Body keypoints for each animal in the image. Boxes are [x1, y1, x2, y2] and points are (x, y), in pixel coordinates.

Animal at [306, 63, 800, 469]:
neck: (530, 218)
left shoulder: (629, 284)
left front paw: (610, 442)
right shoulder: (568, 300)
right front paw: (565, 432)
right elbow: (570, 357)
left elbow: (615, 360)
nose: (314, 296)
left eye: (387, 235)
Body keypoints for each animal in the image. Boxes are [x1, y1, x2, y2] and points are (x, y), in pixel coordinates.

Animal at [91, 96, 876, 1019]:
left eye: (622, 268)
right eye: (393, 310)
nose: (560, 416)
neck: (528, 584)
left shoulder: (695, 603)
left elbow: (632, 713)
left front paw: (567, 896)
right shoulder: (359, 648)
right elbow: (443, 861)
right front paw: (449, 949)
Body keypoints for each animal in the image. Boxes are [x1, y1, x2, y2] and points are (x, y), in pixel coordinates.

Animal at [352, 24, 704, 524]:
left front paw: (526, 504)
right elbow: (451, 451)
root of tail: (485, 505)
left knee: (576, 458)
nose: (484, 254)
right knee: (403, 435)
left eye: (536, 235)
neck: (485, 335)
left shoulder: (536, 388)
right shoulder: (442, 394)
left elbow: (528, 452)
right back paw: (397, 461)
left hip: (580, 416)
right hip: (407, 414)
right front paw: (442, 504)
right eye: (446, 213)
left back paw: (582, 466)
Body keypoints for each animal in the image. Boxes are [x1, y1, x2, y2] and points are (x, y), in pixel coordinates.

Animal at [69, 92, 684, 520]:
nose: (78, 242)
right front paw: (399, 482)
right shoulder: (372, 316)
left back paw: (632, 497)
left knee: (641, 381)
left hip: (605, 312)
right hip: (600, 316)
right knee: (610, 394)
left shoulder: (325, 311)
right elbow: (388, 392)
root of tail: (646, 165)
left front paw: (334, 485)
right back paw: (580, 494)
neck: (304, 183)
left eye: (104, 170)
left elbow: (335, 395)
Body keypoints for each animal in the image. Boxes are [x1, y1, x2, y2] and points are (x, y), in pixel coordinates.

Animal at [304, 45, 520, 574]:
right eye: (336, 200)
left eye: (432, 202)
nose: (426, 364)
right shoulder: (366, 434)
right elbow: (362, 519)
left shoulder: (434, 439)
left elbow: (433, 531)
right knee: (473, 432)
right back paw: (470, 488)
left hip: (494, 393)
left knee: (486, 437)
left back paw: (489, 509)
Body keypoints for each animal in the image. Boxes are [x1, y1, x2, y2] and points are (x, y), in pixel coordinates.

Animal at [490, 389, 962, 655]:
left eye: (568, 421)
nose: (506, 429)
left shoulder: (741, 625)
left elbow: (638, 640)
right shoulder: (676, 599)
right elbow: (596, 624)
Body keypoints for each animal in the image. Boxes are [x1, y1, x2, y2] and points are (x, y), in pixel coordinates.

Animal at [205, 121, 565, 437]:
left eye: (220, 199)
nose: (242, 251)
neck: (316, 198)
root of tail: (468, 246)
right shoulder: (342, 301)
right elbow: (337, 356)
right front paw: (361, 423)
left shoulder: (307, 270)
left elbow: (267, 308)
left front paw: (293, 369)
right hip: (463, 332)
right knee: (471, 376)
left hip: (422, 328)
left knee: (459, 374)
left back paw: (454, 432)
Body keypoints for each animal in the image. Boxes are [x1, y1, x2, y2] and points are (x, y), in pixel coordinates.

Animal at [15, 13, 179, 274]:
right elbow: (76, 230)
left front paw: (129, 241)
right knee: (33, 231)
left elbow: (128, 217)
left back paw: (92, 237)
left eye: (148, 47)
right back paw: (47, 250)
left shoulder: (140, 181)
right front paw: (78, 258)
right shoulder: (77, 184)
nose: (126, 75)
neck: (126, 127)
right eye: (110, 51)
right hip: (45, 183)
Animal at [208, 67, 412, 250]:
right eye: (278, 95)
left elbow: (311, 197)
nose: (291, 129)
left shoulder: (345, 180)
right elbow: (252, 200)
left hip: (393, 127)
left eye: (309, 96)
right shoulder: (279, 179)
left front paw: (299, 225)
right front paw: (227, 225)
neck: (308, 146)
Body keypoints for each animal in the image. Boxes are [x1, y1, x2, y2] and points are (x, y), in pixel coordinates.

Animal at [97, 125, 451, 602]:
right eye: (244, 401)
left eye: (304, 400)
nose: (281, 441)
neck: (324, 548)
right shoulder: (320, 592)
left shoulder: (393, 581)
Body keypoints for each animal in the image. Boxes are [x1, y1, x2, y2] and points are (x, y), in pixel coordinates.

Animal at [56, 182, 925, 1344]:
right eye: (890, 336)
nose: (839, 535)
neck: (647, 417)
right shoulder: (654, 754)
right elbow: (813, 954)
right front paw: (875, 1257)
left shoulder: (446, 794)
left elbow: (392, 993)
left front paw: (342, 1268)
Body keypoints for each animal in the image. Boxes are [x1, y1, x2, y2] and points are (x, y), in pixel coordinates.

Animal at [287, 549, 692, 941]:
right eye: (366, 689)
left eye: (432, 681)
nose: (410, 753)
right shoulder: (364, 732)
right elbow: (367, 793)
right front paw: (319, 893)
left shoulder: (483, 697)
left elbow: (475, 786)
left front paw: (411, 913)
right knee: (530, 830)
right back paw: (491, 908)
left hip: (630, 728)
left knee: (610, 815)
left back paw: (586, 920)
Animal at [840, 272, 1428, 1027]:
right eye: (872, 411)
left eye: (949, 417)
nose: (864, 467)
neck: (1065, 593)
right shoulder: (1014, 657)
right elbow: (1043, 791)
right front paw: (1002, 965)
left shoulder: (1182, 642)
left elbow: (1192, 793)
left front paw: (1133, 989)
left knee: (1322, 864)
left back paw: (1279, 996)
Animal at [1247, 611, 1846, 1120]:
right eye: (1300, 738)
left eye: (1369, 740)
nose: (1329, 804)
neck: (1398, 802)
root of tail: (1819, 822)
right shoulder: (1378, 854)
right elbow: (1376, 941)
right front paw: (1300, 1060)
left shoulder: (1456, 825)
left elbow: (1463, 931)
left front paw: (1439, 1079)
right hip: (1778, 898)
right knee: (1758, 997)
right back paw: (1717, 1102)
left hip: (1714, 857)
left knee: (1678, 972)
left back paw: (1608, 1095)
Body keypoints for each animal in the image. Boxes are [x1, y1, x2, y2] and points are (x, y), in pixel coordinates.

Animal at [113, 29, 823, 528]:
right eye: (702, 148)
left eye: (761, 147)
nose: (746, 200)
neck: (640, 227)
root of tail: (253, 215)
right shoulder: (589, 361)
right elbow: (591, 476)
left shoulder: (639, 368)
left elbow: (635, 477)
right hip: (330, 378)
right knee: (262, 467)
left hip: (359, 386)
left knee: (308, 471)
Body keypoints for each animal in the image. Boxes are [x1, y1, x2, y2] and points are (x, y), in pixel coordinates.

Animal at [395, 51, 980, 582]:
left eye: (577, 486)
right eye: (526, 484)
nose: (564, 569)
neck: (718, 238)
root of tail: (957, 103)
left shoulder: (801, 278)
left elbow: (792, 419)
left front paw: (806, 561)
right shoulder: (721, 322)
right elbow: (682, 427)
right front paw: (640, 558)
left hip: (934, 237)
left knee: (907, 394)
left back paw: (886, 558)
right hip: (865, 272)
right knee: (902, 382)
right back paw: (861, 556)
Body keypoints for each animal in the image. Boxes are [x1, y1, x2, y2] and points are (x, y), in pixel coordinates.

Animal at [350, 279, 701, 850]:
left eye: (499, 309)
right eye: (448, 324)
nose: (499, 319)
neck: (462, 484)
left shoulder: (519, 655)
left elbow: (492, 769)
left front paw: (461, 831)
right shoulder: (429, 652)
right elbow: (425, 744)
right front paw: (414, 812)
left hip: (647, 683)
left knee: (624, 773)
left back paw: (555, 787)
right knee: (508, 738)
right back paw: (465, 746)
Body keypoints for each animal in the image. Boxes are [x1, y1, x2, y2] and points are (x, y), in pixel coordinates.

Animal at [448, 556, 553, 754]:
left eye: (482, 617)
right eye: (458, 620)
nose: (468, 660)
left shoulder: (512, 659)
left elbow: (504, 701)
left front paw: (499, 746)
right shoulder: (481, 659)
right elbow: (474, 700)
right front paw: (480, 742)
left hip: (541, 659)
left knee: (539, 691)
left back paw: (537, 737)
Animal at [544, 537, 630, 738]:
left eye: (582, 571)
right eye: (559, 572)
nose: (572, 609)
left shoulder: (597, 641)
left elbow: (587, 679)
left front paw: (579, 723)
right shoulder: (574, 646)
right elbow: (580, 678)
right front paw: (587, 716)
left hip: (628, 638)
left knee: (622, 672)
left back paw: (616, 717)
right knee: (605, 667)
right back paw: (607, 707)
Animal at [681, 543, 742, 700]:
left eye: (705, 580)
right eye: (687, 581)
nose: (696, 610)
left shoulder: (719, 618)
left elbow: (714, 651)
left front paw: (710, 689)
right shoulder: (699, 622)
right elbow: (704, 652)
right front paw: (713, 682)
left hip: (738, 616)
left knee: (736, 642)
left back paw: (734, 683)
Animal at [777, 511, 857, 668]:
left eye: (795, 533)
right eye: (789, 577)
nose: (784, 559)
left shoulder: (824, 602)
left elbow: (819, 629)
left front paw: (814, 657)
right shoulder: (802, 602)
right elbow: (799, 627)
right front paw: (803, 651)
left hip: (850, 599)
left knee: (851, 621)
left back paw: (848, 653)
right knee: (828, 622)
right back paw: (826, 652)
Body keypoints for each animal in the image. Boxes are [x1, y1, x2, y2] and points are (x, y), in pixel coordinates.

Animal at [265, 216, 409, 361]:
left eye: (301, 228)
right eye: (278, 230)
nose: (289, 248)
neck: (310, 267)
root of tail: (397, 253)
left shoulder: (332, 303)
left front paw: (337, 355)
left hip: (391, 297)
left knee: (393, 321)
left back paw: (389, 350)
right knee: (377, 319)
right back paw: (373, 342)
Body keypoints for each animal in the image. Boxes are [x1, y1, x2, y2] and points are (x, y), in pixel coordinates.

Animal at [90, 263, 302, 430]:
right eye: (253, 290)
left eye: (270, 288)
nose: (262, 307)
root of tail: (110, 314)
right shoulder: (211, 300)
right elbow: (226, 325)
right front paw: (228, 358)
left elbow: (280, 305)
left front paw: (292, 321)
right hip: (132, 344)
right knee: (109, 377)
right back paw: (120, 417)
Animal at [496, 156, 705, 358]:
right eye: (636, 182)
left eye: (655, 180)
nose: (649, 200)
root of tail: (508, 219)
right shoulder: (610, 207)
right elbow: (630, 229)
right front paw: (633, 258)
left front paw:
• • • •
→ Problem statement: The required answer is the run of lines above, starting at the line with "left shoulder: (519, 655)" and ending at the line with "right back paw: (465, 746)", reproduced exactly with both ends.

→ Written reply:
left shoulder: (519, 655)
left elbow: (492, 769)
left front paw: (461, 831)
right shoulder: (429, 652)
right elbow: (425, 744)
right front paw: (414, 812)
left hip: (647, 683)
left knee: (624, 773)
left back paw: (555, 787)
right knee: (508, 738)
right back paw: (465, 746)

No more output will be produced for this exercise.